Like the dark, spiders, and heights, the idea of failing terrifies me.
I'm sure I am not alone. No one likes to fail, but not everyone is as easily deterred from acting on something as I am. Rarely will I attempt something unless I am fairly certain that I will succeed. The mere potential of failure is enough to keep me from pursuing things I actually want.
Sure, the things I do try often do turn out near perfect, but I likely could've told you that before I even tried. I rarely surprise myself because I am so safe with my choices/actions, and that is no way to live.
I need balance. I need to try things that I am likely to fail at because that is the only chance I have to feel the thrilling side of success.
And I need to see that being told "no" or falling flat on my face really isn't as bad as I thought it was.
Hence the email I just sent.
I asked for a raise during a global economic crisis...

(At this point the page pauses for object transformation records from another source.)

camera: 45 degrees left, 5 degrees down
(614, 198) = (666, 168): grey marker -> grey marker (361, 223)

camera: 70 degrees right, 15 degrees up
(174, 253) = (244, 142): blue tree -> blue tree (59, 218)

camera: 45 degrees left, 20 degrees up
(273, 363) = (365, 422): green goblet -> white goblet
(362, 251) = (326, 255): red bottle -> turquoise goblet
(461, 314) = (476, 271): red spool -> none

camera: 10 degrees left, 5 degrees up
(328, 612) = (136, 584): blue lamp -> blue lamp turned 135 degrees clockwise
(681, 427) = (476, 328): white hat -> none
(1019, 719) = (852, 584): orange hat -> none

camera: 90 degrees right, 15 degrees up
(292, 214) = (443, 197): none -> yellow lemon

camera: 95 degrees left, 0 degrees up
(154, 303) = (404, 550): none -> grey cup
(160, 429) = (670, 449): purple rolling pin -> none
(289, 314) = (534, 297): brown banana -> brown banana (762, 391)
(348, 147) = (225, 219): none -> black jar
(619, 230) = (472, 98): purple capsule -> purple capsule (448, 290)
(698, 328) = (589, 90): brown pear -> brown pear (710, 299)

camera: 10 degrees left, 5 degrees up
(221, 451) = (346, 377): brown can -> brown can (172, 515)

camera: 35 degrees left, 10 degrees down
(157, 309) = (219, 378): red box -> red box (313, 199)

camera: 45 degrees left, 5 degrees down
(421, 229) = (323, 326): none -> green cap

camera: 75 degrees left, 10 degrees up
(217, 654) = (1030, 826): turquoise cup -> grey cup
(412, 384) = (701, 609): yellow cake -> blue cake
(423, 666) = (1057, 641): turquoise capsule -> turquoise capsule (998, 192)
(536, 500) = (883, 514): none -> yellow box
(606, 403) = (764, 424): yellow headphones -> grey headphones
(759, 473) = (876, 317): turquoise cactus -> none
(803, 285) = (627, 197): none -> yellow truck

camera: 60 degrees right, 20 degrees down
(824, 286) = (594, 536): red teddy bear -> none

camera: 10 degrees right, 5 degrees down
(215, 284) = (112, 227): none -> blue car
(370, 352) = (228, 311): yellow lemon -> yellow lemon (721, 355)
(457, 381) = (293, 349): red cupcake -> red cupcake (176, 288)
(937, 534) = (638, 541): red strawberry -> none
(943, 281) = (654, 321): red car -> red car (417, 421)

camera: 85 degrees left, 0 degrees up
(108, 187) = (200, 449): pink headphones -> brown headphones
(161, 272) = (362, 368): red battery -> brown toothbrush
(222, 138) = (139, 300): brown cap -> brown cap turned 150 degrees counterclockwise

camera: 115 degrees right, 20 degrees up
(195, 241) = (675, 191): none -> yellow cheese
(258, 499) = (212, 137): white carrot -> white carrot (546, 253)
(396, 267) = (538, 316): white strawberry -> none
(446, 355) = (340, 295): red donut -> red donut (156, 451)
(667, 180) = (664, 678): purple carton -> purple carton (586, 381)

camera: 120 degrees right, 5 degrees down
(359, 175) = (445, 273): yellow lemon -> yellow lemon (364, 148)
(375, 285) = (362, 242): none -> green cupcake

Now I got a stomach full of butterflies, and I'll probably jump every time I hear my phone ring or see a new message waiting in my inbox, but the reality is that I have been thinking about asking for a raise since September. Sometimes I try to convince myself and others that I don't pursue things I want to because I am procrastinating... but that is rarely the real reason. The job I am in is not the way a person builds a savings account. I make peanuts, and even with a raise, I'd still make peanuts. I'm sure I'll live my entire life making peanuts... there's not a lot of money in helping "the least of these" and I am completely fine with it.
Peanuts... because I haven't said that word enough.
It's largely symbolic to me. It's about doing something I am afraid of well as reaffirming myself by refusing to belittle what I do.
We'll see what happens. For now, I'll keep repeating what Scotty (who will dive head-first into practically anything... I am so jealous!)reassured me with: "it never hurts to ask."